As far as Davy was concerned, it was over. Tonight had been the end. She wouldn’t go through another one of these scenes. It was becoming impossible to remember the Davy with whom she’d had so much fun during those first months at FRB. Now, whenever she stopped at Bagel Central, the big food table in the main corridor of the agency, to trade office gossip with the group that invariably gathered there, he’d trail along as if by accident, and if he found her in conversation with any man, from the latest office boy to Archie himself, he’d join the talk, using all sorts of subtle but unmistakable body language to indicate that there was something more than creative teamwork between them.
She was as furious with herself as she was with Davy, Gigi admitted, several hours after she turned off the lights and fruitlessly settled down.
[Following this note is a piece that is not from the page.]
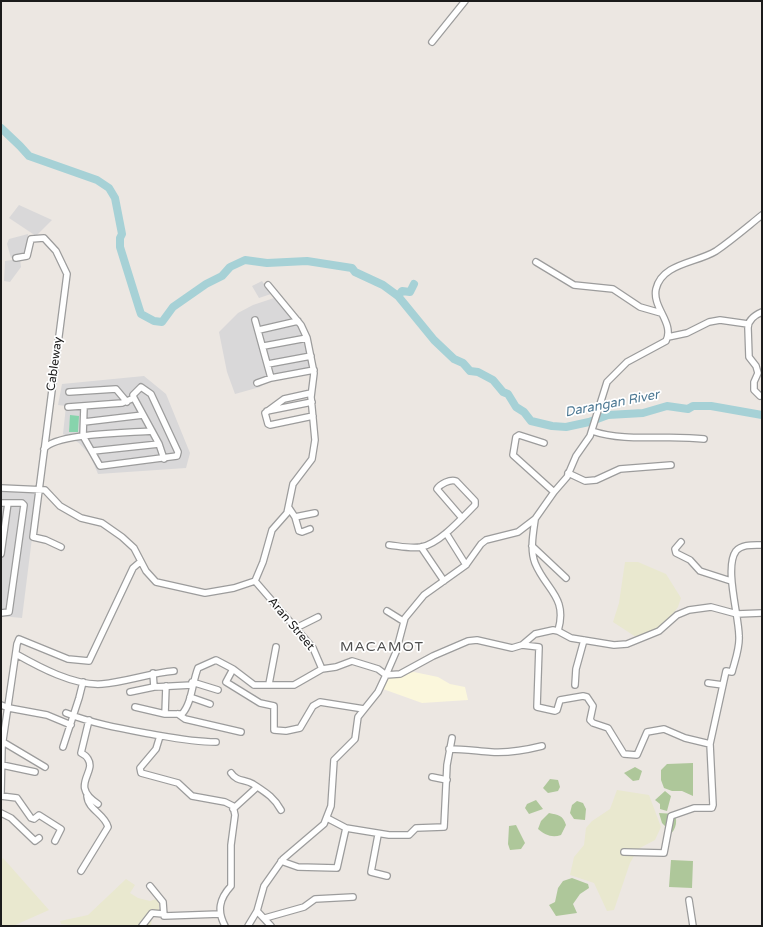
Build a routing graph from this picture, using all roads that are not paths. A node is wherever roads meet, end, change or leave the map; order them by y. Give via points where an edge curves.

She should never have had a personal relationship with anybody at the agency. Now they’d simply have to find new working partners. They could never work together in the same old easy, compatible way, after tonight. That would mean going to management and explaining enough to persuade Arch and By to break up the most productive team in the agency. But better
to be embarrassed than tormented, she thought, better to be damned as unbusinesslike than to have to deal with a jealous man. He’d get over her; he’d already been in love twice before, by his own admission.
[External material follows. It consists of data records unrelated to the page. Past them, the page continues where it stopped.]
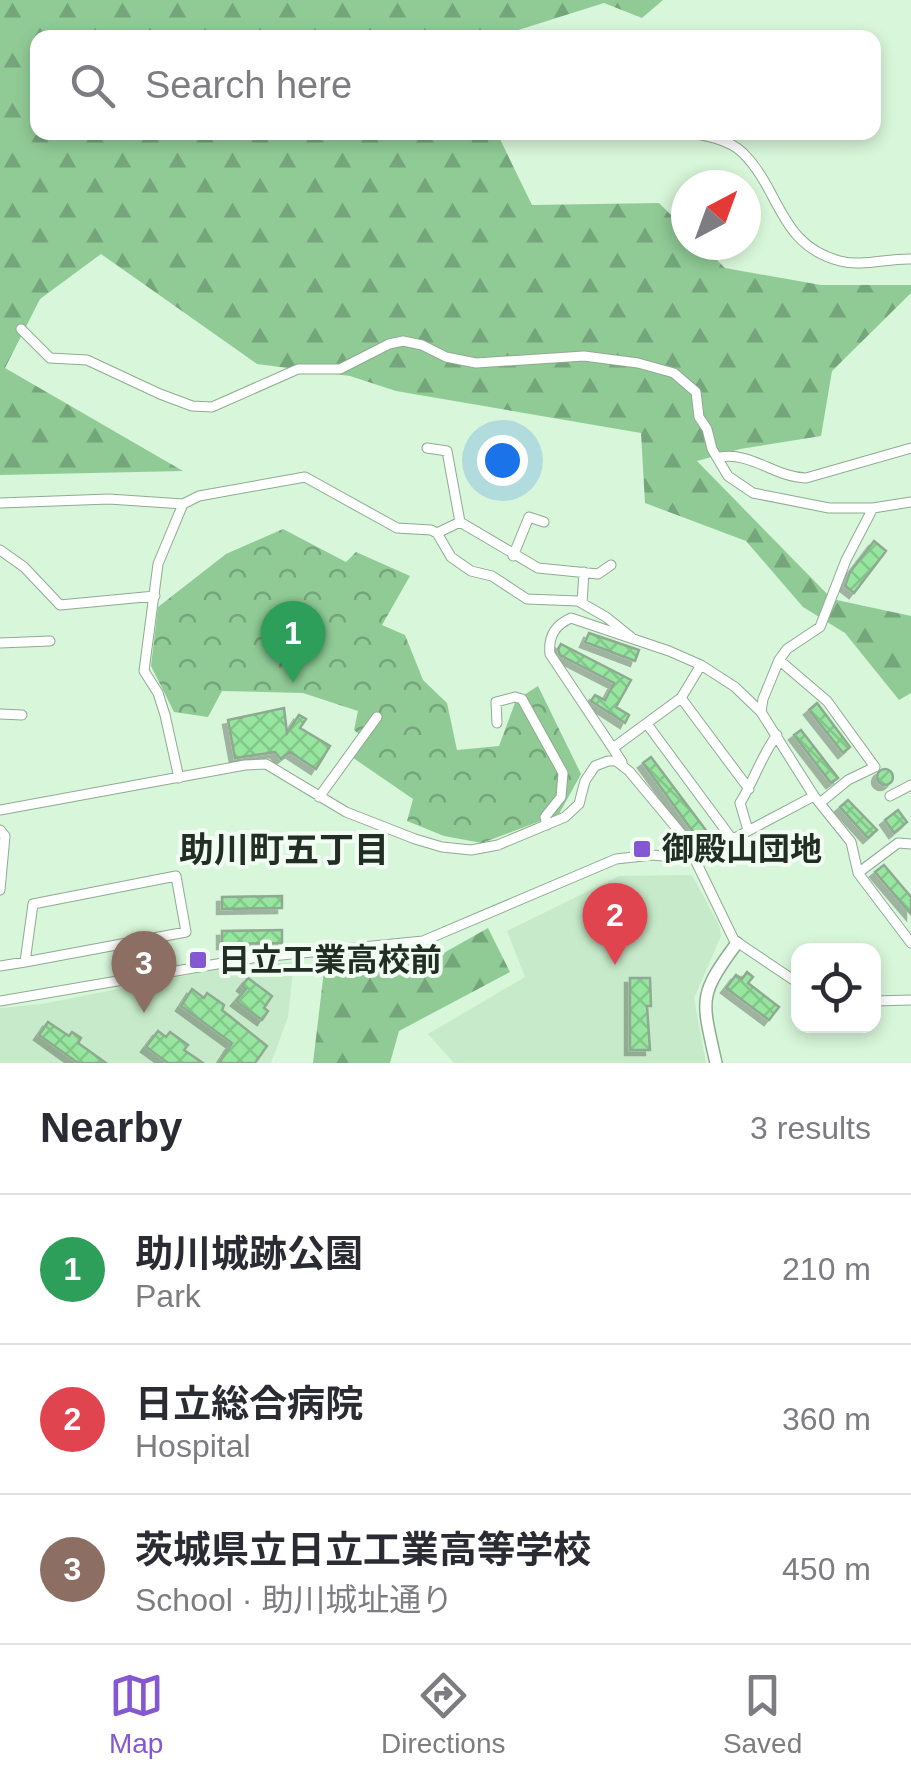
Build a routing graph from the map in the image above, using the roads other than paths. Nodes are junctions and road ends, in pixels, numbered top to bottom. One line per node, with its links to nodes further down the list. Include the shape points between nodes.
1 (718, 140): 2 (street, via 742,152 787,226 823,255 846,263)
2 (911, 259)
3 (21, 329): 6 (street, via 50,358 86,360 160,394 212,408 298,370 340,368 404,341 476,363 584,356 638,363 674,373 696,392 699,417)
4 (426, 448): 11 (street, via 447,451)
5 (911, 448): 6 (street, via 806,478 738,454)
6 (720, 457): 10 (street, via 728,476 753,493 829,508)
7 (911, 502): 10 (street)
8 (0, 503): 9 (street)
9 (183, 504): 13 (street, via 305,477 398,528); 18 (street, via 158,564)
10 (874, 508): 23 (street, via 820,626)
11 (460, 522): 13 (street); 15 (street)
12 (544, 522): 15 (street, via 529,517)
13 (437, 534): 19 (street, via 451,558 527,599)
14 (0, 550): 18 (street, via 60,605)
15 (513, 556): 17 (street, via 538,568)
16 (611, 565): 17 (street, via 598,574)
17 (584, 572): 19 (street)
18 (155, 596): 35 (street, via 144,672 166,714)
19 (582, 603): 20 (street)
20 (630, 637): 24 (street); 33 (street, via 571,618 556,628 549,645 554,663)
21 (50, 641): 22 (street)
22 (0, 643)
23 (780, 660): 26 (street); 40 (street, via 827,701 875,766)
24 (701, 665): 25 (street); 26 (street)
25 (681, 698): 31 (street); 37 (street)
26 (762, 712): 32 (street)
27 (0, 714): 28 (street)
28 (22, 715)
29 (377, 717): 39 (street)
30 (497, 723): 42 (street, via 496,702 522,699 561,764 563,792 545,817)
31 (647, 724): 33 (street); 45 (street)
32 (776, 735): 37 (street); 40 (street)
33 (614, 748): 34 (street)
34 (623, 765): 42 (street, via 594,766 575,810); 47 (street, via 679,830)
35 (179, 778): 39 (street, via 266,764); 41 (street)
36 (911, 785): 38 (street)
37 (749, 790): 44 (street, via 740,804)
38 (890, 796)
39 (319, 797): 42 (street, via 442,847 498,845)
40 (817, 799): 44 (street); 48 (street, via 851,842)
41 (0, 810)
42 (547, 825)
43 (0, 830): 49 (street, via 6,836)
44 (748, 830): 45 (street)
45 (732, 839): 47 (street)
46 (911, 844): 48 (street, via 898,843)
47 (694, 859): 50 (street); 55 (street, via 616,859 422,941 252,958)
48 (858, 873): 51 (street)
49 (0, 890)
50 (736, 943): 54 (street); 58 (street, via 703,1002)
51 (911, 943)
52 (25, 962): 52 (street, via 186,932 176,876 32,904); 53 (street)
53 (0, 966)
54 (791, 979)
55 (0, 1000)
56 (911, 1000): 57 (street)
57 (881, 1001)
58 (716, 1063)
Anyway, what made her so foolish as to believe that such a faithful man existed? Maybe Abelard, but who knows what would have happened to his love for Heloïse if he hadn’t been castrated? No way he wouldn’t have dumped her for another pretty face sooner or later. Some local version of Melanie Adams would have come along, and Heloïse would have been toast. Not even history … just a footnote.
Gigi ground her teeth in disgust at the memory of Melanie, lying in bed, toying delicately with a single rose, the courageous, fragile, exquisite queen of convalescent Sarah Bernhardts, while Zach bent his rough, dark head before her in Magi-like worship.
Pul-eeze!
She knew Maggie was capable of stage-managing anything, but this was too fucking much, over the top, although the public would fall for it, not knowing the players as she did.
Or did she? She’d heard Zach’s mordantly witty opinions on actresses often enough to know them by heart. But he’d always left room for a few rare exceptions. What if Melanie was one of them? Wells Cope had surrounded her with so much mystery that her personality was an enigma.
What if Melanie Adams was what she seemed to be?